Abstract:
In this thesis, we study the following problems:
- Adversarial hypothesis testing is a model for problems where the observed data is not independent and identically distributed according to a fixed distribution. The samples could instead come from distributions arbitrarily chosen by an adversary. We show how sequential tests can obtain a strictly better performance compared to fixed length tests in this setting.

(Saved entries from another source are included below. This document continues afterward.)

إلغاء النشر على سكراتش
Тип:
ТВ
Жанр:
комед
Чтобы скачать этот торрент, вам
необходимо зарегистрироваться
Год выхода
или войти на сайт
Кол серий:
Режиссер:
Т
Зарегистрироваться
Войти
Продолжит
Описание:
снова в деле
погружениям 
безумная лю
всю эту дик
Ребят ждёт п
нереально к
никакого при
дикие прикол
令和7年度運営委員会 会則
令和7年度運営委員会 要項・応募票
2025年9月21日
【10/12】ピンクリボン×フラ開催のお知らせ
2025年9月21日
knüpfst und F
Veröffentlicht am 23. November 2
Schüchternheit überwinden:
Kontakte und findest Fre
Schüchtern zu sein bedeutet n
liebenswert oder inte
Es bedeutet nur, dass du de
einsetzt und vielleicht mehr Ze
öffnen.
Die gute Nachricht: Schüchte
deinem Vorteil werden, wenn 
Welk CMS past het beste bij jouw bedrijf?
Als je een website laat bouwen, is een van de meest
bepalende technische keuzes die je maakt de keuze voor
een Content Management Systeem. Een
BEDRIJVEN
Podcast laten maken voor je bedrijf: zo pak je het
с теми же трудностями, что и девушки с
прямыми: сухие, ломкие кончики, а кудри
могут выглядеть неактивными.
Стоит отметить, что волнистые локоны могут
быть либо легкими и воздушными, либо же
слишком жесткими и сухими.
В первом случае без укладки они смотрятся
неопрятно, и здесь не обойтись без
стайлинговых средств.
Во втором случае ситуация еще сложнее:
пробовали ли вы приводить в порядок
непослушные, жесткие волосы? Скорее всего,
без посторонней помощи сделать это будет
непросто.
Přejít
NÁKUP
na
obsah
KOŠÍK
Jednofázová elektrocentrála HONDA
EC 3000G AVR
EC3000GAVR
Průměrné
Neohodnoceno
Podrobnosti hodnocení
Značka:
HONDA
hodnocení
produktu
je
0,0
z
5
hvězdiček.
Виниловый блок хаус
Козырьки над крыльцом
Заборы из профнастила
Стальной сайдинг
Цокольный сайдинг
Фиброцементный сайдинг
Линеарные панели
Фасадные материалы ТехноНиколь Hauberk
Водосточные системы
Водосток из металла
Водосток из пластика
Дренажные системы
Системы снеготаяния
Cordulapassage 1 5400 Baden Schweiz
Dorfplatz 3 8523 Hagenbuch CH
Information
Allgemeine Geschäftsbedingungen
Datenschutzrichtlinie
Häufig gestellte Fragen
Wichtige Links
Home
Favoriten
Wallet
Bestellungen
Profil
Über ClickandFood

- Arbitrarily Varying Channels (AVC's) model channels which can vary with time in an arbitrary way during the transmission. We study the problem of distinguishing between two AVC's where the transmitter (i) is deterministic, (ii) may privately randomize, and (iii) shares randomness with the detector.
- In many practical hypothesis testing problems, our hypotheses might not exactly model the observed data. In such a situation, we would like our test to output the hypothesis which is closer to the true distribution of the underlying data. It turns out that this is possible only when the hypotheses are not too close. We give a lower bound on the optimal separation when the closeness is measured in terms of the Hellinger distance.
- Obtaining bounds on the expected generalization error of a machine learning algorithm is an important problem. We obtain a family of Rényi divergence-based bounds that recover some of the existing bounds as a special case. Also, for certain values of the Rényi parameter, they can be tighter than the existing bounds.